**** DATA SECTION

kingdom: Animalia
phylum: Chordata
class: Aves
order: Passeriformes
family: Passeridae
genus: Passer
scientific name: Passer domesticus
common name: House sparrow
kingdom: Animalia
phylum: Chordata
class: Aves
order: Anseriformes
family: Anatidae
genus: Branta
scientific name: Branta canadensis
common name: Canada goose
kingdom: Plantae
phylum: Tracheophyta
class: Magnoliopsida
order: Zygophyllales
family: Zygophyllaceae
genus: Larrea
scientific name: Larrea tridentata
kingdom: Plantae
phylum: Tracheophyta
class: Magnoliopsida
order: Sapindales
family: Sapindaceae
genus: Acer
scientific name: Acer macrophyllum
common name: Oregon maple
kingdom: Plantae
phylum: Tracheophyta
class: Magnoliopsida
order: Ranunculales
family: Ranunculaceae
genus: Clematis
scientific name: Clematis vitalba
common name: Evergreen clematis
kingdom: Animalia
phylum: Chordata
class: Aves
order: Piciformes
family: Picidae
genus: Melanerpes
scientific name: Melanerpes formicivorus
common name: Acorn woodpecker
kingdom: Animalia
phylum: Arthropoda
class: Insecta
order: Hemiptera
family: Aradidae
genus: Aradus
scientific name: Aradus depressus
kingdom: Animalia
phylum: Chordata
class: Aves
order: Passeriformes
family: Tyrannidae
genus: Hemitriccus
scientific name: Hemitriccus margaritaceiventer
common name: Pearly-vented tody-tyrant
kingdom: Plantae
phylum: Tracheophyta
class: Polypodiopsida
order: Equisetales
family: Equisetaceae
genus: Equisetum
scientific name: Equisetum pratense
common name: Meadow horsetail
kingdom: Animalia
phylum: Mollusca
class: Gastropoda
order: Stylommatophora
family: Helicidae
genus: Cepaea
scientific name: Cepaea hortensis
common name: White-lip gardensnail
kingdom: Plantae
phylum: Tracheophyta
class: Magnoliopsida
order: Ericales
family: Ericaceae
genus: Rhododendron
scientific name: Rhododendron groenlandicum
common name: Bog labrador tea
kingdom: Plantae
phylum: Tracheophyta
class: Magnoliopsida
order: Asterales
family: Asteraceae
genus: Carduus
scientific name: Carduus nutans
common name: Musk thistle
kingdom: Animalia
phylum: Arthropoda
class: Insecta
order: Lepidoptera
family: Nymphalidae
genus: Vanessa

********

* **EXERCISE DIRECTIONS**
Rewrite all of the records above, substituting "vernacular name" for each occurrence of "common name". Leave everything else unchanged.

* **RESULT**
kingdom: Animalia
phylum: Chordata
class: Aves
order: Passeriformes
family: Passeridae
genus: Passer
scientific name: Passer domesticus
vernacular name: House sparrow
kingdom: Animalia
phylum: Chordata
class: Aves
order: Anseriformes
family: Anatidae
genus: Branta
scientific name: Branta canadensis
vernacular name: Canada goose
kingdom: Plantae
phylum: Tracheophyta
class: Magnoliopsida
order: Zygophyllales
family: Zygophyllaceae
genus: Larrea
scientific name: Larrea tridentata
kingdom: Plantae
phylum: Tracheophyta
class: Magnoliopsida
order: Sapindales
family: Sapindaceae
genus: Acer
scientific name: Acer macrophyllum
vernacular name: Oregon maple
kingdom: Plantae
phylum: Tracheophyta
class: Magnoliopsida
order: Ranunculales
family: Ranunculaceae
genus: Clematis
scientific name: Clematis vitalba
vernacular name: Evergreen clematis
kingdom: Animalia
phylum: Chordata
class: Aves
order: Piciformes
family: Picidae
genus: Melanerpes
scientific name: Melanerpes formicivorus
vernacular name: Acorn woodpecker
kingdom: Animalia
phylum: Arthropoda
class: Insecta
order: Hemiptera
family: Aradidae
genus: Aradus
scientific name: Aradus depressus
kingdom: Animalia
phylum: Chordata
class: Aves
order: Passeriformes
family: Tyrannidae
genus: Hemitriccus
scientific name: Hemitriccus margaritaceiventer
vernacular name: Pearly-vented tody-tyrant
kingdom: Plantae
phylum: Tracheophyta
class: Polypodiopsida
order: Equisetales
family: Equisetaceae
genus: Equisetum
scientific name: Equisetum pratense
vernacular name: Meadow horsetail
kingdom: Animalia
phylum: Mollusca
class: Gastropoda
order: Stylommatophora
family: Helicidae
genus: Cepaea
scientific name: Cepaea hortensis
vernacular name: White-lip gardensnail
kingdom: Plantae
phylum: Tracheophyta
class: Magnoliopsida
order: Ericales
family: Ericaceae
genus: Rhododendron
scientific name: Rhododendron groenlandicum
vernacular name: Bog labrador tea
kingdom: Plantae
phylum: Tracheophyta
class: Magnoliopsida
order: Asterales
family: Asteraceae
genus: Carduus
scientific name: Carduus nutans
vernacular name: Musk thistle
kingdom: Animalia
phylum: Arthropoda
class: Insecta
order: Lepidoptera
family: Nymphalidae
genus: Vanessa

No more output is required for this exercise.